Güncelleme Tarihi:
Cülus Bahşişi; Padişahın ölümü veya tahttan indirilmesi üzerine tahta geçen yeni padişah tarafından askerler ve memurlara verilen hediyenin adıdır. Osmanlılarda iki çeşit cülûs bahşişi vardı. Birisi bir defaya mahsus olmak üzere verilir diğeri ise askerlerin ulûfelerine zam yapılmasıyla gerçekleştirilirdi. Tahta çıkan padişahın “kullarımın bahşiş ve terakkileri makbulumdur” şeklindeki karar ve bu kararın açıklanmasını askerin işitmesi kural olmuştur. Cülûs bahşişi her asker için aynı değildi. Yeniçeriler üçer bin, sipahiler biner, acemi oğlanları ikişer, cebeciler ve topçulara biner akçe verilmesi kanundu. Memurlardan sadrazama otuz bin, müderrislere üç bin, defterdara yirmi bin, nişancıya otuz bin, reisü’l-küttaba yedi bin akçe cülûs bahşişi verilirdi.

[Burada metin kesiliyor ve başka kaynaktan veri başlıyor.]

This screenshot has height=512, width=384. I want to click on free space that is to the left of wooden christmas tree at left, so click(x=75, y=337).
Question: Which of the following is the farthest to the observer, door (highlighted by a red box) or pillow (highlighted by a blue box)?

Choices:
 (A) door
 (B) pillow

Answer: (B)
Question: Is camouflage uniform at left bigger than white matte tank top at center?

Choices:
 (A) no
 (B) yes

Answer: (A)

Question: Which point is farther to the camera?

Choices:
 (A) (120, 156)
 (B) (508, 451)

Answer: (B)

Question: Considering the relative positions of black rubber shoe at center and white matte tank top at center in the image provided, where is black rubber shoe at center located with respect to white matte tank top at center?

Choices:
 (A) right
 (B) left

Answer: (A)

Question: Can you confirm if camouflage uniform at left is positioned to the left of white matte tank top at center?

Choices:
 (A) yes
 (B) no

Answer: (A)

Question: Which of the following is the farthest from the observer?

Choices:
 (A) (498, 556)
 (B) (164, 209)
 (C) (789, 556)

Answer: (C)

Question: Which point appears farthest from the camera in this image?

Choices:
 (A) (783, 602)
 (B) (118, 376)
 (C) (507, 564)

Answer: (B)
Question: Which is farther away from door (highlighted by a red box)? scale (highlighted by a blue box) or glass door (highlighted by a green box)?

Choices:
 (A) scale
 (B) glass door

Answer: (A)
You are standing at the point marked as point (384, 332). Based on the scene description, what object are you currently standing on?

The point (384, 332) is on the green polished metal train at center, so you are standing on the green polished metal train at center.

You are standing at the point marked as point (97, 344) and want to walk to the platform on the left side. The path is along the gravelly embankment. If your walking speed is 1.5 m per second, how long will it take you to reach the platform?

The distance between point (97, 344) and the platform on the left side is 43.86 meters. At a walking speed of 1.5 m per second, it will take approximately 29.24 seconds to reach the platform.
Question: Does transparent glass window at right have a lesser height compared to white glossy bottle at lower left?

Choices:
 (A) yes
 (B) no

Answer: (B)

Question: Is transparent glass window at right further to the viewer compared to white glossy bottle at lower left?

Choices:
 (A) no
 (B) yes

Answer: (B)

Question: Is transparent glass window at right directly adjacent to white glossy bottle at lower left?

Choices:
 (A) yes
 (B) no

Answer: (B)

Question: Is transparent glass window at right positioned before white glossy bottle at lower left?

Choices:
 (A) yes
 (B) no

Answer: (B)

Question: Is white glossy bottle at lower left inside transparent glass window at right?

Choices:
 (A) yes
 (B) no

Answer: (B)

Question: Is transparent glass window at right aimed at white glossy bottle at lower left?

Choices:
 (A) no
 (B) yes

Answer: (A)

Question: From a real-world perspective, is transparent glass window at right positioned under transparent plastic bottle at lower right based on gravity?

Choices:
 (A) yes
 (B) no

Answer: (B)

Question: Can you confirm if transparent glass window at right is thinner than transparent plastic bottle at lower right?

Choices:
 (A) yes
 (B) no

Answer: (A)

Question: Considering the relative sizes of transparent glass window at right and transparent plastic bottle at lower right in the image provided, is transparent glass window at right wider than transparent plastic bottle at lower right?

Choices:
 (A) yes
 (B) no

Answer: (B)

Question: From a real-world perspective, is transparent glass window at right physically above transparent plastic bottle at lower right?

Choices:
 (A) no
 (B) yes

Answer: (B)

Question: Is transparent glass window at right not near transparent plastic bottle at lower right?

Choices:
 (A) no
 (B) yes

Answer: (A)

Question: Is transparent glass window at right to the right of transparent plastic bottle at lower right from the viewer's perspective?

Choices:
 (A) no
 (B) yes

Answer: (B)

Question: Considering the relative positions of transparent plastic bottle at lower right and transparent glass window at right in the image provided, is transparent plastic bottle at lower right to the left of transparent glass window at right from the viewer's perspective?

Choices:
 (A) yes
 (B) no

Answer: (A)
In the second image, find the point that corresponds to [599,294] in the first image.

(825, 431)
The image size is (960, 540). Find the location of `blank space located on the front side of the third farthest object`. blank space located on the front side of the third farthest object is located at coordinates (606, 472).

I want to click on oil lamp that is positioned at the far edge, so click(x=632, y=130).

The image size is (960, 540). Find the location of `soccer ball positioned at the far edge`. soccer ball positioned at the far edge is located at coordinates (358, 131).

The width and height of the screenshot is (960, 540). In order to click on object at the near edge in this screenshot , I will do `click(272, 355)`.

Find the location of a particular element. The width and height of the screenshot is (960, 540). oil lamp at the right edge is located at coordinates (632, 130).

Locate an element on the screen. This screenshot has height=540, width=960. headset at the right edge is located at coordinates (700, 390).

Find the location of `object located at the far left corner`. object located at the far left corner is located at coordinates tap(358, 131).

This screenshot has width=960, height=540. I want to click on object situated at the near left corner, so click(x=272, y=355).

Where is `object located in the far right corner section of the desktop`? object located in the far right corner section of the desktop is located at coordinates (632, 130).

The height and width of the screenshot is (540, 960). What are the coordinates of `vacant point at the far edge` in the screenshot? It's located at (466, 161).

Cülûs bahşişi uygulamasına Yıldırım Bayezid devrinde başlandığı iddia edilmekte ile de kanun haline Fatih Sultan Mehmet zamanında getirilmiştir.
XVI. yüzyıl sonunda dönem dönem, cülûs bahşişini yeterli bulmayan Yeniçeriler sık sık ayaklanmışlar, çeşitli olaylara sebep olmuşlardır. Bu olaylar Osmanlı maliyesini zor durumlara sokmuştur.